Ancak bunlar genel kurallardır ve hâkim, tarafların ekonomik durumuna göre farklı bir düzenleme yapma yetkisine sahiptir. Bu gibi mali detayların netleştirilmesi için avukatınızın mahkemeden açık bir karar talep etmesi önemlidir.

Tahsis Süresince Ev Sahibi Eşin Hakları

Mahkeme kararıyla konutta oturduğunuz için bu kullanımınız “hukuka uygun” kabul edilir. Bu nedenle, konutun maliki olan eşiniz, boşanma davası devam ettiği sürece sizden ecrimisil (haksız işgal tazminatı) talep edemez. Eşinizin mülkiyet hakkı devam etse de, mahkeme kararı onun bu hakkı kullanmasını geçici olarak askıya almıştır. Sizi evden çıkarmaya çalışması veya bu süre için kira benzeri bir bedel istemesi yasal değildir.  

Tahsis Edilen Konut Başkasına Kiralanabilir mi?
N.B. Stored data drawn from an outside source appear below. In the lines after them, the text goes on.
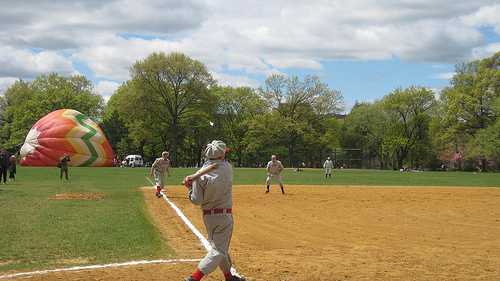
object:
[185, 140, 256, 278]
people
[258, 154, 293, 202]
people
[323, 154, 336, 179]
people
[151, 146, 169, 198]
people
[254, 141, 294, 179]
person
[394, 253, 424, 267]
dirt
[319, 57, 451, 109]
blue sky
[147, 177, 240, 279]
white line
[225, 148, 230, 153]
brim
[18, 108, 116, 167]
balloon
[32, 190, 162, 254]
ground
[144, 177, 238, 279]
line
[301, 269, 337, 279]
dirt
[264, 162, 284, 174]
shirt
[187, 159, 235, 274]
baseball uniform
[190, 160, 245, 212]
shirt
Kesinlikle hayır. Müşterek konutun kadına tahsisi kararının amacı, sizin ve çocuklarınızın barınma ihtiyacını karşılamaktır. Bu hak, şahsınıza özgüdür. Tahsis edilen konutu üçüncü bir kişiye kiraya veremez, amacı dışında kullanamaz veya boş bırakarak başka bir yerde yaşayamazsınız. Eğer bu şekilde bir kullanım tespit edilirse, diğer eş mahkemeye başvurarak tahsis kararının kaldırılmasını talep edebilir ve bu talebi büyük olasılıkla kabul edilir. Mahkemenin sağladığı bu hakkı dürüstlük kuralına uygun olarak kullanmak esastır. Aslında tahsis kararı, bir tür ayni (mal olarak ödenen) tedbir nafakası işlevi görür. Mahkeme, diğer eşin size barınma için ek bir nakdi nafaka ödemesi yerine, mevcut konutun kullanımını size bırakarak bu ihtiyacı karşılamış olur. Bu durum, nafaka miktarının belirlenmesinde de etkili bir faktördür.

Adım Adım Konut Tahsisi Talebi

Müşterek konutun kadına tahsisi hakkınızı kullanabilmek için doğru hukuki adımları atmanız gerekir. Süreç, dikkatle hazırlanmış bir dilekçe ve iddialarınızı destekleyen güçlü delillerle başlar. Bu aşamada profesyonel hukuki destek almak, hak kaybı yaşamanızı önler.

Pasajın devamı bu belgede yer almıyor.